Warum das Gute besser als das Beste ist

SAARBRÜCKEN. (cs) Früher war sie ein Neonbaby, heute ist sie, na ja: eine Kerzenfrau. Jedenfalls manchmal. Wenn man Lieder hört wie "Ich denk an dich", wo einen überhaupt nicht stört, dass es so eingängig ist. So total ohrenträufelig.

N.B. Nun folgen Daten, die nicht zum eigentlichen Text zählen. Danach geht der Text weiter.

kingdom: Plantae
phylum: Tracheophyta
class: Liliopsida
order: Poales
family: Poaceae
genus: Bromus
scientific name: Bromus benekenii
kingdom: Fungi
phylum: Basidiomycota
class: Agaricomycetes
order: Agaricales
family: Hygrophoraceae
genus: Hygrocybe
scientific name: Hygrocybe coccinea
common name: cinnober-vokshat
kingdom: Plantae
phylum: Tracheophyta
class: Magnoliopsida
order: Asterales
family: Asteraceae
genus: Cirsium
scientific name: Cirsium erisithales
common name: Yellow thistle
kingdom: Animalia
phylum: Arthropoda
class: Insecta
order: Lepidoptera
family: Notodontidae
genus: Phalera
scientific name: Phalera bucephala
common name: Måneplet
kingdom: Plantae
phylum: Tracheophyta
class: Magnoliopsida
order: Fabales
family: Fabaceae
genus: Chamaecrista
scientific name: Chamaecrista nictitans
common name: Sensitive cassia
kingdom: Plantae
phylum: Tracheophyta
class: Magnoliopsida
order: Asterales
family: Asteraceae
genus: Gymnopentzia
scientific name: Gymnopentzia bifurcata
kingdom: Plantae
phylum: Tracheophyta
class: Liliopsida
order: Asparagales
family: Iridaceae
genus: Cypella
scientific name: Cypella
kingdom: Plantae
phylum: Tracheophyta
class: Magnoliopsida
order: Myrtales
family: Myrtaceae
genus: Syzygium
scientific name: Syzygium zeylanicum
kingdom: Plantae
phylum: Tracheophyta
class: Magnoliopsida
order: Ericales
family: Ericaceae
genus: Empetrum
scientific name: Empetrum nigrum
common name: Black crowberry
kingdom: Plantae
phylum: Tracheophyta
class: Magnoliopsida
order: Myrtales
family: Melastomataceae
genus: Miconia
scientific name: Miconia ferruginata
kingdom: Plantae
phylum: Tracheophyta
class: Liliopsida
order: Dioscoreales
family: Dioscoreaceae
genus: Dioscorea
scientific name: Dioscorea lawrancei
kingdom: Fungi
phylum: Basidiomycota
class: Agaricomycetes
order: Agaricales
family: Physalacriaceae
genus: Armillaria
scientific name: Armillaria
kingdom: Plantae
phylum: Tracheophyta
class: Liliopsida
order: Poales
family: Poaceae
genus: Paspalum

Manchmal singt Inga Humpe,53 soll sie sein, unmöglich, so außerirdisch, dass man sie sich vorstellt als blonden Engel von Wim Wenders. Eine Liebesastronautin, schwerelos und weit, weit weg. Mit Kerze in der Hand. Humpe? Ihre Schwester Anette war eine der großen NDW-Frauen: Neue Deutsche Welle. Ja, ist lange her. Mit ihrer schrammelnden Band "Ideal" sang auch Anette damals Ohrenträufeliges: Etwa "Blaue Augen", was wir damals in einem Leichenwagen am französischen Atlantik hörten, mitgenommen von einem Paar. Fenster auf, Wind im Haar, Anlage hochgedreht. Klar, bei dem Song: "Deine blauen Augen machen mich so sentimental/ wenn ich dich so anschau‘/ ist mir alles andere total egal." Das war Anette. Inga war damals eines der Neonbabies. Jetzt ist sie seit ein paar Jahren das eine Zimmer von "2raumwohnung". Das andere ist Tommi Eckart. Zwei, die zusammen sind, zusammen wohnen, zusammen Musik machen. Ganz gern mit Anti-Depressionstexten. Lieder, die - wie Inga Humpe das mal gesagt hat - "was sehr Postulatisches haben, so was Ansprachemäßiges". Nicht wie auf Kirchentagen. Sondern eher wie Badewannengedankenschaum. Und dazu ein ziemlich lässiger Sound. Gute Déja-vu-Rhythmen. Es sind ihre Texte und seine elektropoppigen Noten. In "Wir sind die anderen (Frühling 2007)" gibt es eine Zeile, die geht so: "Wir sagen nicht mehr ich/ denn ich ist gar nicht wahr/ wir sagen nur noch wir/ unsere grenzen sind klar." Wer man eigentlich ist, weiß man nicht. Man weiß nur, dass man anders ist als die anderen. Aber das heißt schon was. Das Erstaunliche an "2raumwohnung" ist, dass Humpe und Eckarts Songs viel, viel Jetztzeit-Lebensgefühl im Gesicht steht, obwohl sie keinen Melancholiker-Lidschatten auftragen und Null-Krisen-Outfit. "2raumwohnung" ziehen nicht runter, sondern hoch. "Es wird morgen" heißt ihre neue Platte, die sich sehr, sehr gut verkauft. Und deren Titel programmatisch ist. Morgen heißt Aufbruch. Es ist kein billiger Raus-aus-der-Krise-Aufbruch. "Das Gute ist besser als das Beste", singt Inga Humpe. In ihrer "2raumwohnung" wird aus halbvollen (!) Gläsern Wolhfühl--Musik getrunken. Gut so. Heute (Samstag, 20 Uhr, Congresshalle Saarbrücken) spielen "2raumwohnung" bei der SR1-Elektropopnacht. Außerdem dabei: Mia, Quarks, Von Spar, Casa Electro Novo. Karten gibt's noch an der Abendkasse.